Can you afford not to do continuous deployment?
Continuous deployment is the practice of regularly (more than daily) deploying updated software to production.
Arguments in favour continuous deployment often focus on how it enables us to continually, regularly, and rapidly deliver value to the business, allowing us to move fast. It’s also often discussed how it reduces release-risk by making deployments an everyday event – with smaller, less risky changes, which are fully automated.
I want to consider another reason
Unforeseen Production Issues
It can be tempting to reduce the frequency of deployments in response to risk. If a deployment with a bug can result in losing a significant amount of money or catastrophic reputation damage, it’s tempting to shy away from the risk and do it less often. Why not plan to release once a month instead of every day? Then we’re only taking the risk monthly.
Let’s leave aside the many reasons why doing things less often is unlikely to reduce the risk.
There will always be things that can break your system in production that are outside your control, and are unlikely to be caught by your pre-deployment testing. If you hit one of these issues then you will need to perform a deployment to fix the issue.
How often do we run into bugs in software due to failing to anticipate some detail of time and dates. We hear stories of systems breaking on 29/02 nearly every leap year. Have you anticipated backwards time corrections from NTP? Are you sure you handle leap-seconds? What about every framework and third party service you are using?
Yes, most of these can be tested for in advance with sufficiently rigorous testing, but we always miss test cases.
Time means that we cannot be sure that software that worked when it was deployed will continue to work.
If you production system is overloaded due to unforeseen bottlenecks you may need to fix them and re-deploy. Even if you do capacity planning you may find the software needs to scale in ways that you did not anticipate when you wrote your capacity tests.
When you find an unexpected bottleneck in a production system, you’re going to need to make a change and deploy. How quickly depends on how much early warning your monitoring software gave you.
Third Party dependencies
That service that you depend on goes down for an extended period of time, suddenly you need to change your system to not rely on it.
Do you handle all the infrastructure related issues that can go wrong? What happens if DNS is intermittently returning incorrect results? What if there’s a routing problem between two services in your system?
Third Party Influence
Monitor Monitor Monitor
We cannot foresee all production issues and guard against them in our deployment pipeline. Even for those we could, in many cases the cost would not be warranted by the benefit.

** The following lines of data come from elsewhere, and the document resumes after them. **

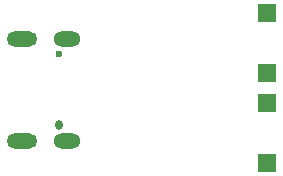
<source format=gbr>
%TF.GenerationSoftware,KiCad,Pcbnew,6.0.11+dfsg-1~bpo11+1*%
%TF.CreationDate,2023-03-12T17:24:38+00:00*%
%TF.ProjectId,tp4056,74703430-3536-42e6-9b69-6361645f7063,rev?*%
%TF.SameCoordinates,Original*%
%TF.FileFunction,Soldermask,Bot*%
%TF.FilePolarity,Negative*%
%FSLAX46Y46*%
G04 Gerber Fmt 4.6, Leading zero omitted, Abs format (unit mm)*
G04 Created by KiCad (PCBNEW 6.0.11+dfsg-1~bpo11+1) date 2023-03-12 17:24:38*
%MOMM*%
%LPD*%
G01*
G04 APERTURE LIST*
%ADD10R,1.500000X1.500000*%
%ADD11O,0.600000X0.850000*%
%ADD12C,0.600000*%
%ADD13O,2.600000X1.300000*%
%ADD14O,2.300000X1.300000*%
G04 APERTURE END LIST*
D10*
%TO.C,J7*%
X150990000Y-93049840D03*
%TD*%
%TO.C,J6*%
X150990000Y-87979840D03*
%TD*%
%TO.C,J5*%
X150990000Y-100680000D03*
%TD*%
%TO.C,J4*%
X150990000Y-95600000D03*
%TD*%
D11*
%TO.C,P1*%
X133340000Y-97480000D03*
D12*
X133340000Y-91480000D03*
D13*
X130240000Y-98800000D03*
X130240000Y-90160000D03*
D14*
X134065000Y-98800000D03*
X134065000Y-90160000D03*
%TD*%
M02*

</source>
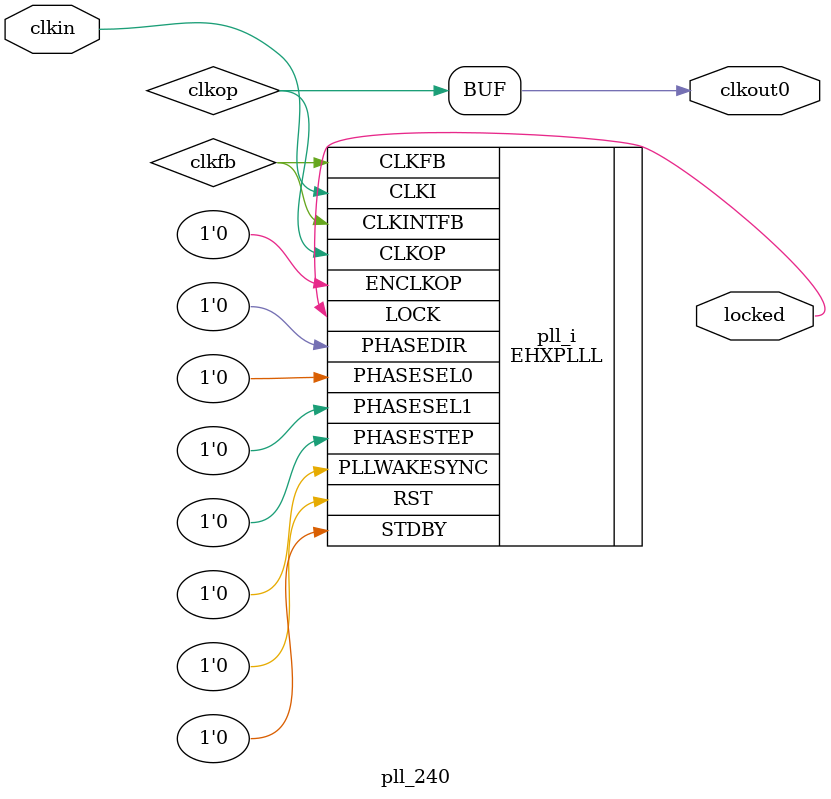
<source format=v>
module pll_240
(
    input clkin, // 25 MHz, 0 deg
    output clkout0, // 240 MHz, 0 deg
    output locked
);
wire clkfb;
wire clkos;
wire clkop;
(* ICP_CURRENT="12" *) (* LPF_RESISTOR="8" *) (* MFG_ENABLE_FILTEROPAMP="1" *) (* MFG_GMCREF_SEL="2" *)
EHXPLLL #(
        .PLLRST_ENA("DISABLED"),
        .INTFB_WAKE("DISABLED"),
        .STDBY_ENABLE("DISABLED"),
        .DPHASE_SOURCE("DISABLED"),
        .CLKOP_FPHASE(0),
        .CLKOP_CPHASE(0),
        .OUTDIVIDER_MUXA("DIVA"),
        .CLKOP_ENABLE("ENABLED"),
        .CLKOP_DIV(2),
        .CLKFB_DIV(48),
        .CLKI_DIV(5),
        .FEEDBK_PATH("INT_OP")
    ) pll_i (
        .CLKI(clkin),
        .CLKFB(clkfb),
        .CLKINTFB(clkfb),
        .CLKOP(clkop),
        .RST(1'b0),
        .STDBY(1'b0),
        .PHASESEL0(1'b0),
        .PHASESEL1(1'b0),
        .PHASEDIR(1'b0),
        .PHASESTEP(1'b0),
        .PLLWAKESYNC(1'b0),
        .ENCLKOP(1'b0),
        .LOCK(locked)
	);
assign clkout0 = clkop;
endmodule

</source>
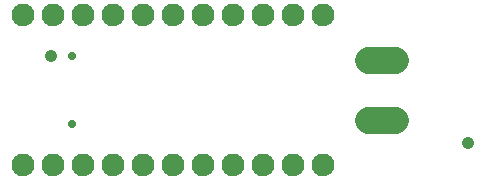
<source format=gbr>
G04 EAGLE Gerber RS-274X export*
G75*
%MOMM*%
%FSLAX34Y34*%
%LPD*%
%INGBS*%
%IPPOS*%
%AMOC8*
5,1,8,0,0,1.08239X$1,22.5*%
G01*
%ADD10C,2.300800*%
%ADD11C,0.700800*%
%ADD12C,1.930400*%
%ADD13C,1.050800*%


D10*
X312420Y-25400D02*
X334920Y-25400D01*
X334920Y25400D02*
X312420Y25400D01*
D11*
X61750Y28900D03*
X61750Y-28900D03*
D12*
X20320Y63500D03*
X45720Y63500D03*
X71120Y63500D03*
X96520Y63500D03*
X121920Y63500D03*
X147320Y63500D03*
X172720Y63500D03*
X198120Y63500D03*
X223520Y63500D03*
X248920Y63500D03*
X274320Y63500D03*
X20320Y-63500D03*
X45720Y-63500D03*
X71120Y-63500D03*
X96520Y-63500D03*
X121920Y-63500D03*
X147320Y-63500D03*
X172720Y-63500D03*
X198120Y-63500D03*
X223520Y-63500D03*
X248920Y-63500D03*
X274320Y-63500D03*
D13*
X44450Y29210D03*
X397510Y-44450D03*
M02*

</source>
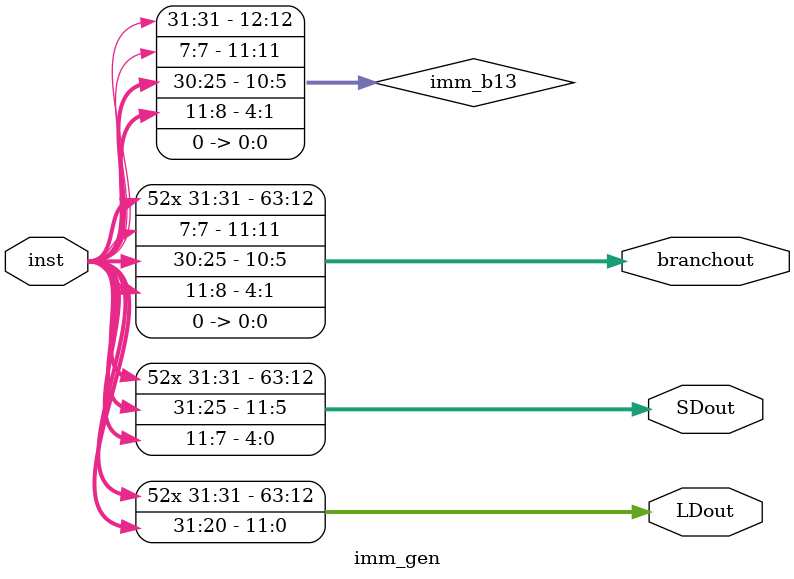
<source format=sv>
module imm_gen (
    input [31:0] inst,
    output [63:0] LDout,
                  SDout,
                  branchout
);

wire [12:0] imm_b13 = { inst[31],
                        inst[7],
                        inst[30:25],
                        inst[11:8],
                        1'b0 };

assign LDout = {{52{inst[31]}}, inst[31:20]};
assign SDout = {{52{inst[31]}}, inst[31:25], inst[11:7]};
assign branchout = {{51{imm_b13[12]}}, imm_b13};
    
endmodule
</source>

Any of the above factors (and more) can cause your system to stop meeting its acceptance criteria at some point after it has been deployed.
The first response to this fact is that we need to monitor everything important in production. This could mean running your automated acceptance tests against your production environment. You can do this both for “feature” and “non-functional” requirement acceptance tests such as capacity.
If you have end-to-end tests feature tests for your system why not run them against your production app? If you’re worried about cluttering production with fake test data you can build in a cleanup mechanism, or a means of excluding your test data from affecting real users.
If you have capacity tests for your system why not run them against your production app? If you’re worried about the risk that it won’t cope at least you can control when the capacity tests run. Wouldn’t you rather your system failed during working hours due to an capacity test which you could just turn off, rather than failing in the middle of the night due to a real spike in traffic?
Be ready to deploy at any point
Tying this back to continuous delivery, I think our second response should be being ready to deploy at any point.
Some of these potential production issues you can prevent with sufficient testing, but will you have thought of every possible case? Some of these issues can be mitigated in production by modifying infrastructure configuration and or application configuration – but
- Should you be modifying those independently of the application? They’re just as likely to break your production system as code changes
- Not everything will (or should be) configurable
At the point you find yourself needing to do an emergency bug fix on production you have two scenarios when you have not been practising continuous delivery.
- You pull up the branch/tag of code last deployed to production a few weeks ago, make your changes, and deploy.
- You risk deploying what you have now. Weeks of changes which have not been deployed. Any of which may introduce new, subtle issues.
You may not currently even be at an integrable state. If you were not expecting to deploy why should you be? If you’re not then you need to
- Identify quickly what code is actually in production.
- Context-switch back to the code-base as it was then. Your mental model of the code will be as it is now, not as it was a few weeks ago.
- Create yourself re-integration pain when you have to merge your bugfix with the (potentially many) changes that have been made since. This may be fun if you have performed significant refactorings since.
- Perform a risky release. You haven’t deployed for a few weeks. Lots could have broken since then. Are your acceptance tests still working? Or do they have some of the same problems as your production environment? If you have fixed a time-sensitive bug in your tests since your last deploy you will now have to back-port that fix to the branch you are now making your changes on.
We’ll never be able to foresee everything that will happen in production. It’s eve more important to be able to notice and react quickly to production problems than to stop broken software getting into production.